§ 本文:
それが終わって2ヶ月前、「ちょっと、違う治療をしてみましょう」ということで、ある遺伝子細胞だけをやる薬があるんです。非常に高い薬です。たかが、小さいカプセル2個と錠剤1個を朝晩、飲むだけなんですね。それを1ヶ月続けまして、結構、数値が良くなったんですね。
 今、3ヶ月目ですけども、先日、病院に行って、肺のレントゲンを見ましたら、肺にできていたがん細胞が小さくなっていたんです。で、進行もストップしているということで、この治療を続けていくことにはなったんですけども、私はがん、肺がんになって、その時に考えたのは“あと、自分がどのくらい生きられるのかな?”、あと、“生きている間に何をしようかな?”と。
 それと同時に、気持ち的にすごく、みんなに“感謝”をしたい。家内にも“ありがとう”、友人にも“ありがとう”、娘、息子にも“ありがとう”。そして、これまで生きてくると、やっぱり、若い頃、迷惑かけた方々がいるわけですよ。“あぁ、あの時、あの人に悪いことしたなぁ。この人にも悪いことしたなぁ。そういう方たちに謝りたいなぁ”と。
 ただ、残念ながらもう亡くなっている方たちもいますから、そういう方たちはあれですけども、本当に感謝の気持ちをいつも、もてるようになりました。
 たとえば、花見に行く、どっかに行く、家族で行った時に“来年もこの桜が見られれば、良いな”っていう気持ち。“今日はここに来られて、良かったなぁ。連れて来てくれて、ありがとう”っていう気持ち。そういう気持ちになったら、非常に“楽”になったっていうか、“がん、なんてなんだ!”って。
 だから、今、本当に調子が良いんです。大好きな焼肉屋に行って、極辛の冷麺も食べてるし、もうすごく食欲もあって、体調も良くて、で、“こころの会”に入って、本音でみんなと話し合いながら、本当に“ありがとうっていう気持ちが自分に芽生えてくる、それが大事なことだなぁ”というのを感じました。

§ 課題 1: 本文から、「今、3ヶ月目ですけども、先日」を含む語句で始まり「も、もてるようになりました。」で終わる部分を、一字も変えずに書き出してください。
§ 課題 2: 本文によると、高い薬の治療では朝晩に何を飲みますか。
ここに並ぶ項目は、本文の作業とは何の関わりもありません。

§ 提示項目:
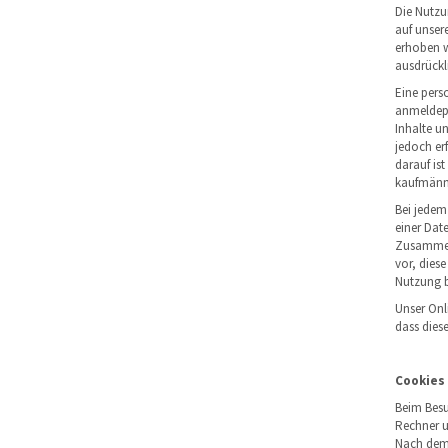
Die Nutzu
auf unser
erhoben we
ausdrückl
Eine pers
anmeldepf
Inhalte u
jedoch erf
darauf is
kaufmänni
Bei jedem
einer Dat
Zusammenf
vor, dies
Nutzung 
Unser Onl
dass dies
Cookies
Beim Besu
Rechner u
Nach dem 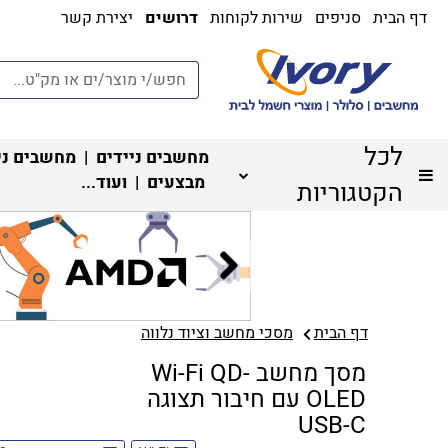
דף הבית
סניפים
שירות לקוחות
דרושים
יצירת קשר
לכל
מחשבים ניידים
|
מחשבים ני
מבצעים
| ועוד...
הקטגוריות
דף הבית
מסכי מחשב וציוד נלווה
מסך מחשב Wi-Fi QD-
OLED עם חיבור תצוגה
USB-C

...

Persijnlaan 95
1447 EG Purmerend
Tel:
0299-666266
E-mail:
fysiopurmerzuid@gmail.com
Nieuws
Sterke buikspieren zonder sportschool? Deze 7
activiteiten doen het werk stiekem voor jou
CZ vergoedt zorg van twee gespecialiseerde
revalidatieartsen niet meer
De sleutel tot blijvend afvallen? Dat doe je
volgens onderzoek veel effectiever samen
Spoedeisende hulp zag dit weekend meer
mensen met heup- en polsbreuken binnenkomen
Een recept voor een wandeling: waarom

§ 解答 1:
今、3ヶ月目ですけども、先日、病院に行って、肺のレントゲンを見ましたら、肺にできていたがん細胞が小さくなっていたんです。で、進行もストップしているということで、この治療を続けていくことにはなったんですけども、私はがん、肺がんになって、その時に考えたのは“あと、自分がどのくらい生きられるのかな?”、あと、“生きている間に何をしようかな?”と。
 それと同時に、気持ち的にすごく、みんなに“感謝”をしたい。家内にも“ありがとう”、友人にも“ありがとう”、娘、息子にも“ありがとう”。そして、これまで生きてくると、やっぱり、若い頃、迷惑かけた方々がいるわけですよ。“あぁ、あの時、あの人に悪いことしたなぁ。この人にも悪いことしたなぁ。そういう方たちに謝りたいなぁ”と。
 ただ、残念ながらもう亡くなっている方たちもいますから、そういう方たちはあれですけども、本当に感謝の気持ちをいつも、もてるようになりました。

§ 解答 2: 小さいカプセル2個と錠剤1個です。